Please update everything from the line containing "What is the range" down to the end of the items, replacing "legend" with "key" and changing nothing else. Leave the pictures out of your answer.

(Short-answer chart tasks)
-- Opening Marker --
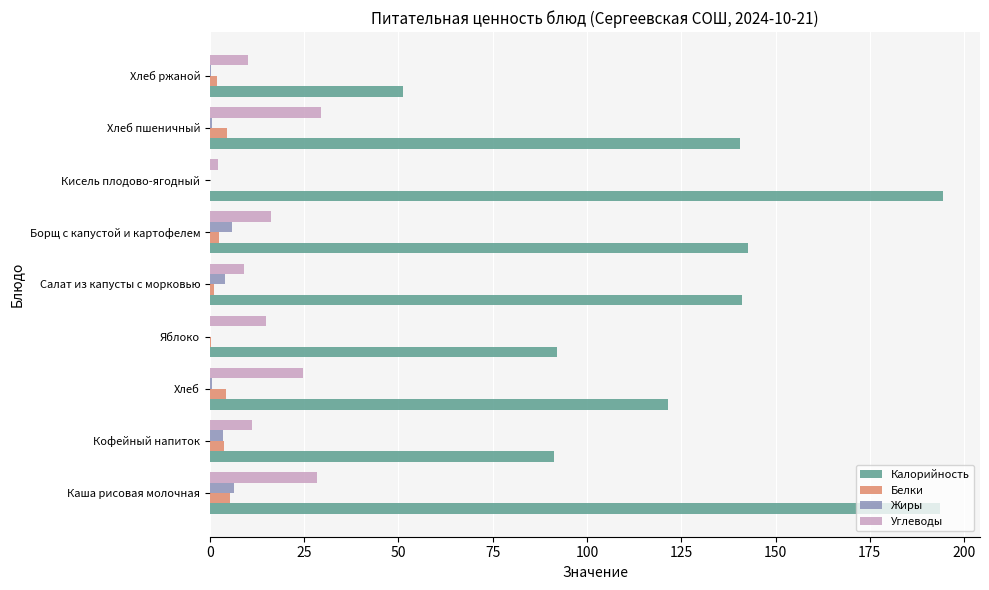

True or false: Белки has a value of 5.2 at Каша рисовая молочная.

True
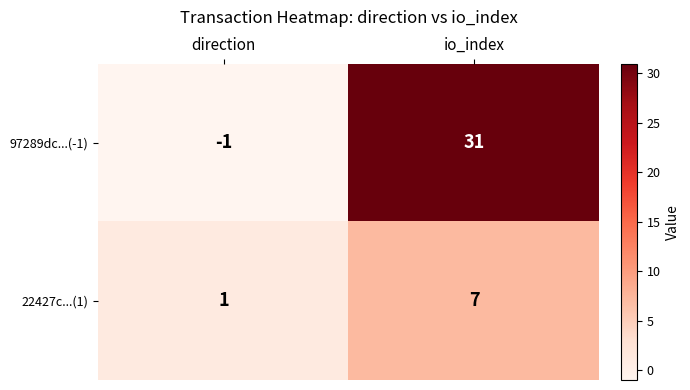

Which series has the widest spread of values?

97289dc...(-1)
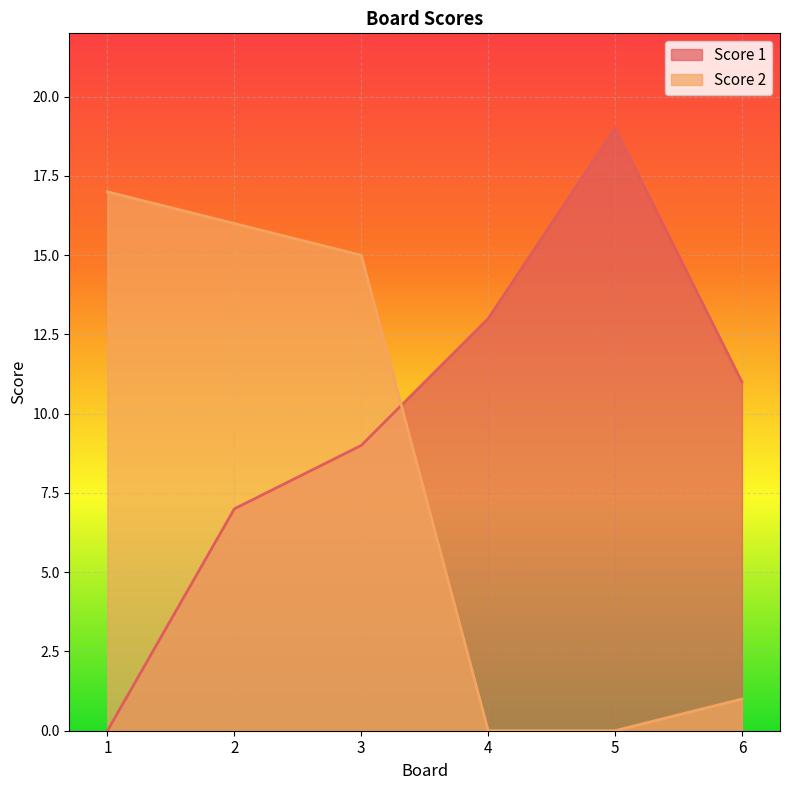

True or false: Score 2 has more than 0 points higher than both neighbors.

False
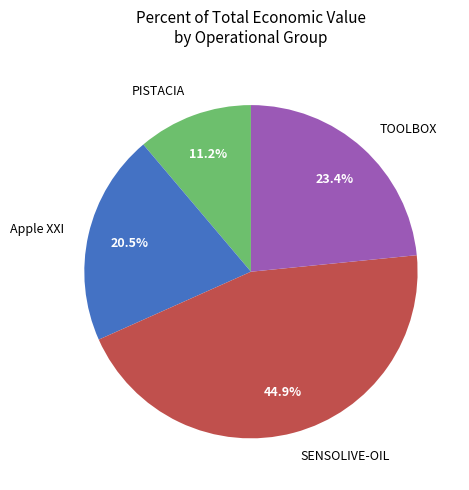

Combined, do TOOLBOX and SENSOLIVE-OIL account for over 50%?

Yes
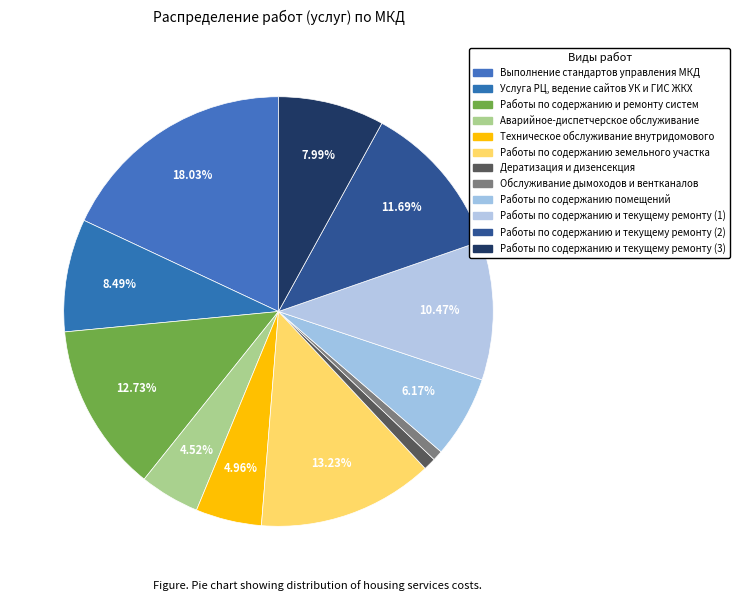

Count the number of slices in the pie.

12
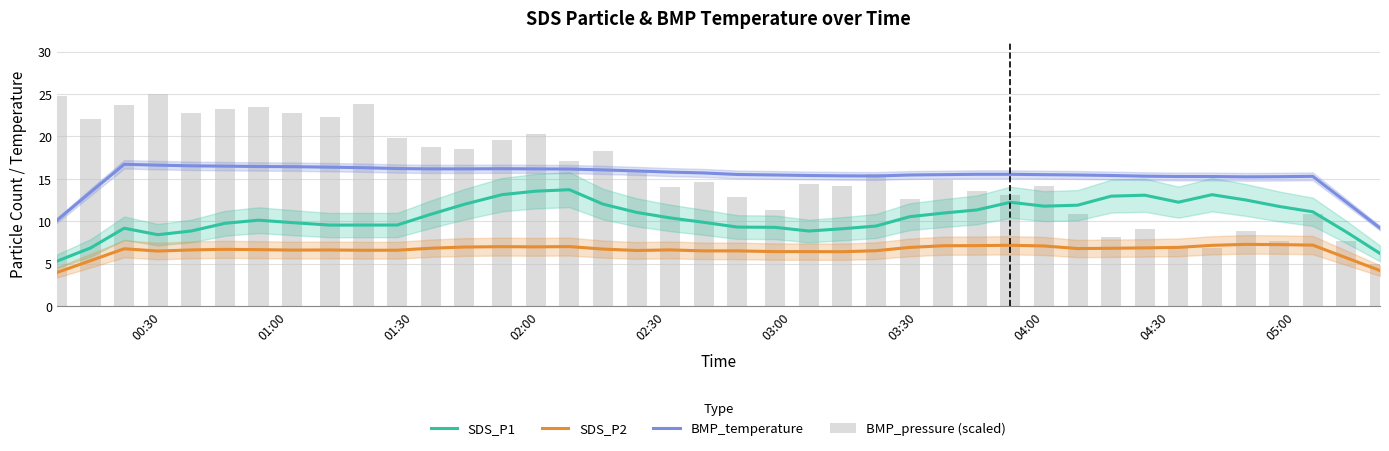

What are all the series names shown in the legend?

SDS_P1, SDS_P2, BMP_temperature, BMP_pressure (scaled)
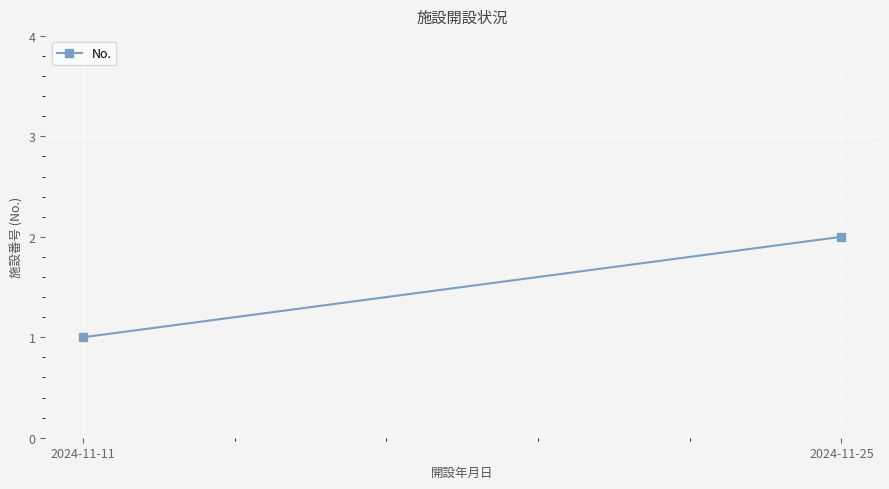

What is the sum of the values at 2024-11-11 and 2024-11-25?

3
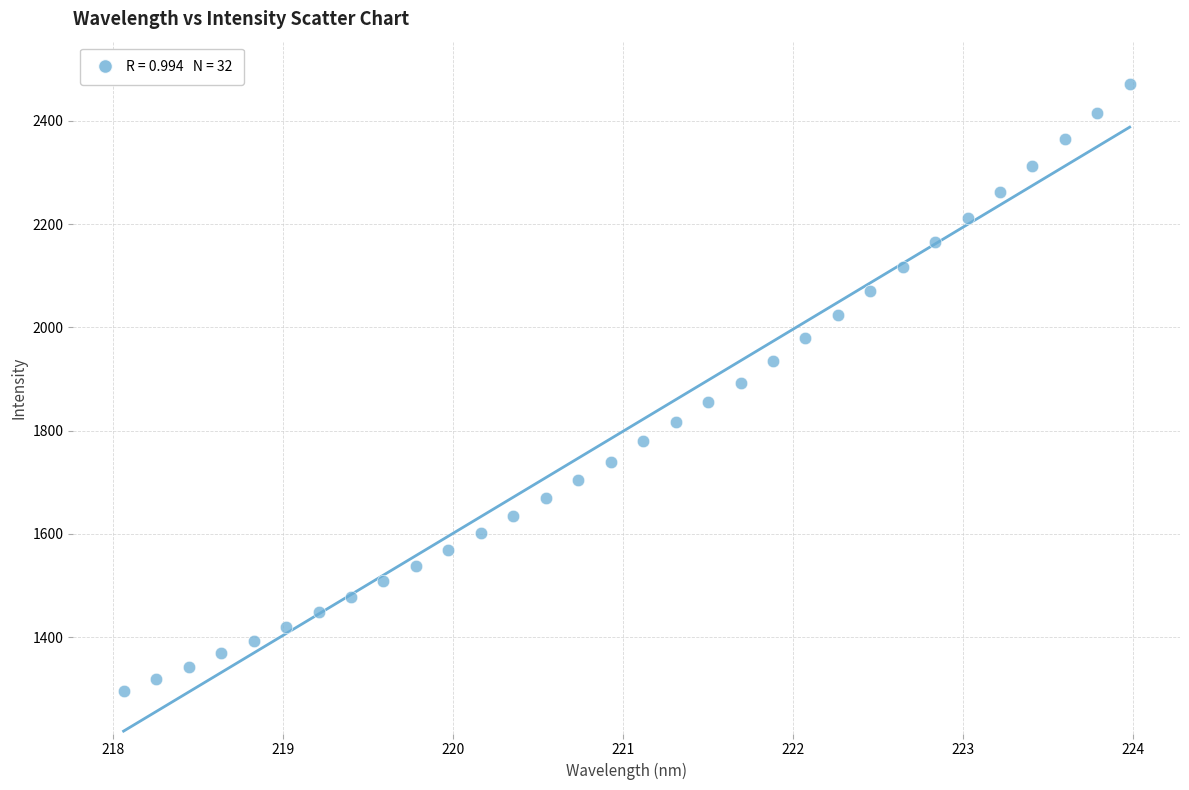

What is the range of Y values (max minus min)?

1175.9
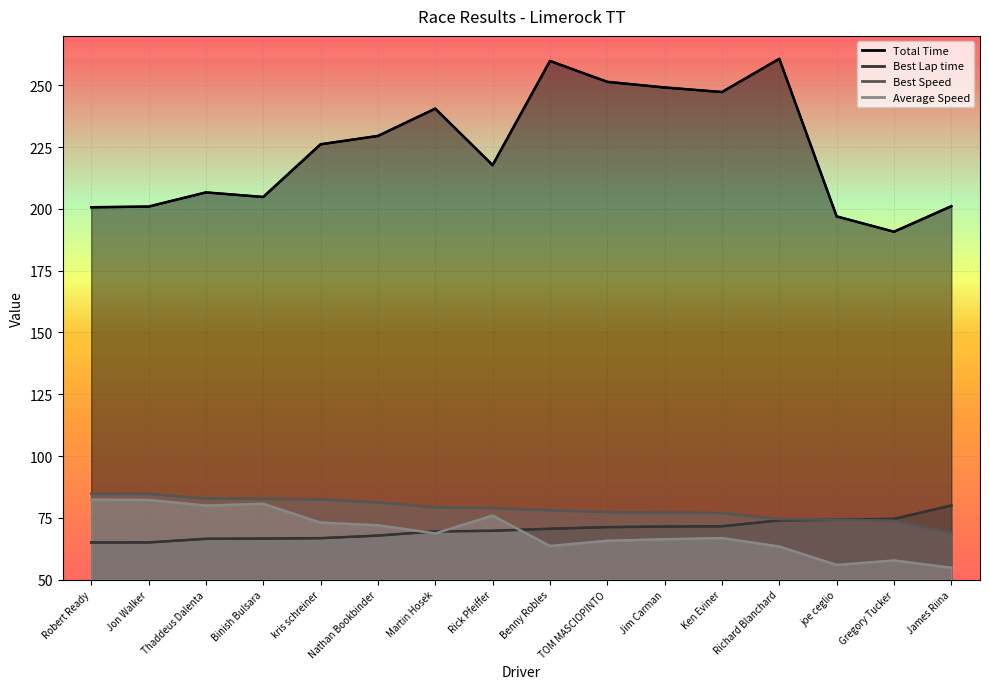

What are all the series names shown in the legend?

Total Time, Best Lap time, Best Speed, Average Speed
-- Closing Marker --
*Solution*:
What is the range of Y values (max minus min)?

1175.9

What are all the series names shown in the key?

Total Time, Best Lap time, Best Speed, Average Speed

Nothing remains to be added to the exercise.